The new system will almost certainly be tied to the Local Control Funding Formula, the awkwardly named school finance overhaul that Brown pushed through the Legislature, having embraced a “weighted formula” theory advanced by Michael Kirst, an education researcher whom Brown appointed to head the state school board.

The formula provides extra money to school districts with large numbers of poor, foster care and/or “English-learner” students, aiming to close the “achievement gap” between them and their more affluent and English-articulate classmates.

California’s public school system, the largest in the nation, educates more than 6 million children.

Nearly 60 percent of California’s 6 million-plus students fall into those “high-needs” categories, and individual districts range as high as 100 percent, with large urban districts almost all having very high percentages.

In Los Angeles Unified, with nearly 500,000 students, it’s 83.5 percent, in San Bernardino Unified it’s 93.2 percent, and in Santa Ana Unified it’s 94.3 percent.

An informal coalition of civil rights and school reform groups has pushed Brown and Kirst’s board to impose tight accountability, ensuring that extra funds are actually spent on the targeted kids and districts meet improvement standards.

However, Brown and Kirst have adopted “subsidiarity” as their principle, giving local school systems maximum flexibility on how extra money is to be spent. And Torlakson, a close ally of the CTA, told school districts they could spend LCFF money on teacher salary increases, countermanding a directive from his own staff.

Stiffed at the state level, coalition members have continued to press their cause in the courts. That includes aid to local groups seeking to continue using the parent trigger law even though the Academic Performance Index, upon which takeovers are based, has been suspended and is probably dead.

Recently, a group of parents in Anaheim, supported by former state Sen. Gloria Romero, who authored the law, won a court case that allows them to take over a low-performing school. The California Teachers Association criticized the decision as being “based on outdated data,” meaning the suspended API.

Public Advocates and the American Civil Liberties Union, meanwhile, are suing Los Angeles Unified, saying the giant district is diverting LCFF money meant for poor and English-learner students to other purposes.

Students Matter, an organization created and financed by Silicon Valley entrepreneur David Welch, successfully sued the state over teacher seniority and tenure laws, contending that they shortchange “high-needs” students. Now it’s suing 13 school districts for not obeying the Stull Act, the 1971 law that requires teachers to be evaluated based on student achievement.

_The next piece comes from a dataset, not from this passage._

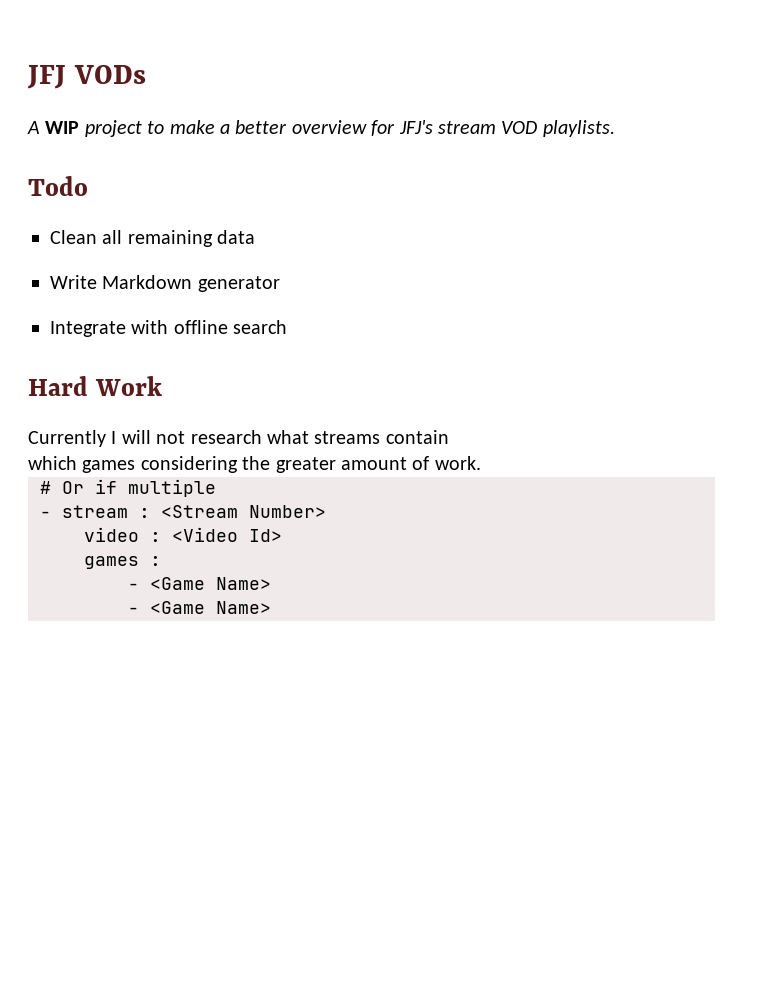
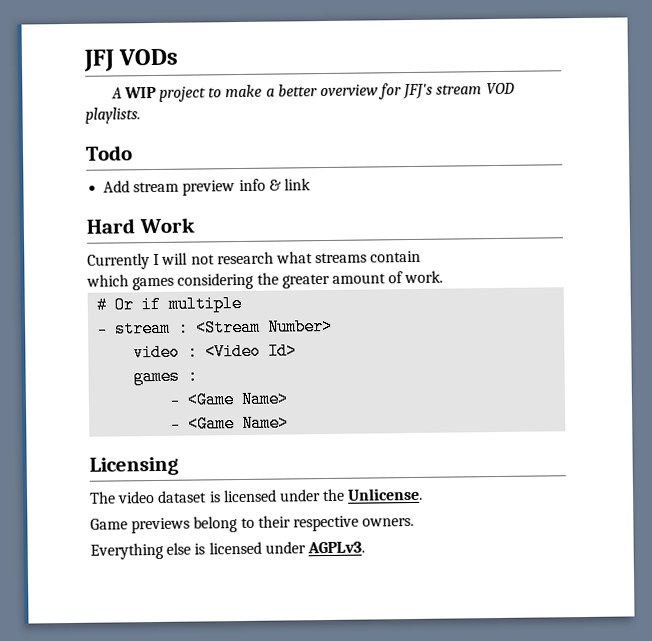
[50,230,256,247] [50,275,280,292] [50,320,288,337] Clean all remaining data // Write Markdown generator // Integrate with offline search -> [103,178,311,196] Add stream preview info & link
(271, 607) none -> [89,456,179,476] [89,487,424,504] [90,515,415,534] [90,541,365,560] // Licensing // The video dataset is licensed under the Unlicense. // Game previews belong to their respective owners. // Everything else is licensed under AGPLv3.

The Stull Act enforcement drive has spawned efforts in the current legislative session to rewrite the law. Two very similar measures, Assembly Bill 575 and Senate Bill 499, would soften the evaluation law’s provisions and – most importantly – make all local evaluation systems subject to collective bargaining.

In effect, therefore, teachers would be evaluated only on criteria that their unions find acceptable.

School boards and administrators, along with education reform groups, are critical of that approach, saying it would eliminate meaningful evaluation. While school unions probably have the muscle to push one or both bills to Brown’s desk, whether he would go along with weakening the Stull Act is uncertain.

As the unions and their supporters war with the reformers and civil rights groups over accountability on multiple fronts, Brown has tried to avoid identification with either. But if either of the two bills reach him, he’ll be compelled to take sides on at least that one battle.